Democrats also sought to protect measures dealing with pre-existing conditions and reproductive healthcare services for women.
Divided but some common ground
At times, the evening also showed that Republicans and Democrats share some common goals -- even if the two political parties are bitterly divided on the merits of Obamacare.
Earlier in the night, West Virginia Sen. Joe Manchin, a moderate Democrat who has called on Republicans to work in a bipartisan fashion on repealing and replacing Obamacare, emphasized the importance of preserving coverage for patients in rural areas.
No matter what happens to Obamacare, Manchin said: "We are going to make sure that we protect our rural hospitals and rural clinics."
But on the same topic, Republican Sen. John Barrasso of Wyoming argued that it was because of Obamacare that rural hospitals have shuttered.
"For people in small towns -- the closures that we've already experienced, these closures have had a devastating impact," Barrasso said.
Trump has ratcheted up the pressure this week, calling on his party to act as quickly as possible. Perhaps more significantly, Trump is adamant that Republicans vote on repealing and replacing Obamacare more or less at the same time. This is a significant divergence from the party's initial thinking that it would first vote on repeal before considering replacement options.
In a news conference in Wednesday, Trump told reporters that a plan will be unveiled soon after his nominee for Health and Human Services secretary, Tom Price, is confirmed. A Georgia congressman, Price is an ardent Obamacare critic and has previously introduced detailed legislation to repeal and replace the law.
"We're going to be submitting -- as soon as our secretary's approved, almost simultaneously, shortly thereafter, a plan.
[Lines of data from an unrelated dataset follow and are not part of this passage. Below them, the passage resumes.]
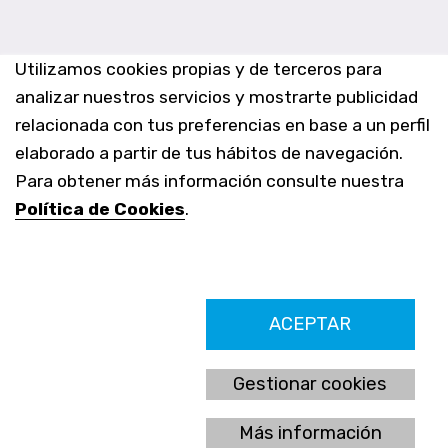
Utilizamos cookies propias y de terceros para
analizar nuestros servicios y mostrarte publicidad
relacionada con tus preferencias en base a un perfil
elaborado a partir de tus hábitos de navegación.
Para obtener más información consulte nuestra
Política de Cookies
.
Farmacia Los Altos nº756
ACEPTAR
Ldo. Alfredo Aparicio Grau 22555408K
N. Col. Colegio Oficial de Farmacéuticos de Alicante 4327
Nº de autorización A-790-F
Gestionar cookies
C/ Moncayo, 97 (Vistalmar) Urb. Los Altos
03185 Torrevieja, Alicante (España)
Más información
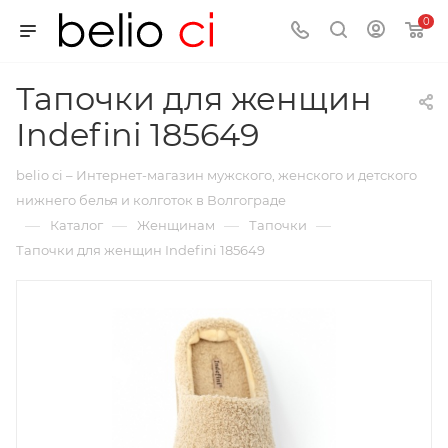
0
Тапочки для женщин
Indefini 185649
belio ci – Интернет-магазин мужского, женского и детского
нижнего белья и колготок в Волгограде
—
—
—
—
Каталог
Женщинам
Тапочки
Тапочки для женщин Indefini 185649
It'll be repeal and replace. It will be essentially simultaneously," Trump said. "Probably the same day, could be the same hour."
Trump appeared to be suggesting that the plan would come from his administration, but a transition spokesman told CNN that he couldn't confirm whether that was Trump's intention.
Even as Republicans advanced the plan to roll back Obamacare, plans to replace were still being formulated. To that end, a small group of relatively moderate Republican senators -- including Tennessee Sen. Bob Corker and Alaska Sen. Lisa Murkowski -- initially pushed a change that would give senators until March to develop a plan to replace Obamacare. But the senators dropped that push as it became clear Wednesday that Republican leaders were moving toward replacing Obamacare as they repeal it.
Vice President-elect Mike Pence met with senators at the Capitol Wednesday. As he exited his meeting with Pence, Manchin said that the incoming VP promised a draft replacement for Obamacare would be available in 30-60 days.
Republicans on the Hill do not yet have a plan for replacing Obamacare, and are considering a series of possible legislative paths to replace what they vote to repeal.
It's also not clear that one comprehensive "replacement" bill will ultimately emerge from GOP lawmakers -- in fact, senior leaders are currently weighing the option of incremental replacement bills.
For example, they are exploring whether replacement measures could be inserted into the "repeal" reconciliation bill, which Republicans hope to vote on by late February or March. Leaders are also looking into whether any replacement or healthcare reform measures could be inserted into reauthorization bills that Congress is expected to take up later this year.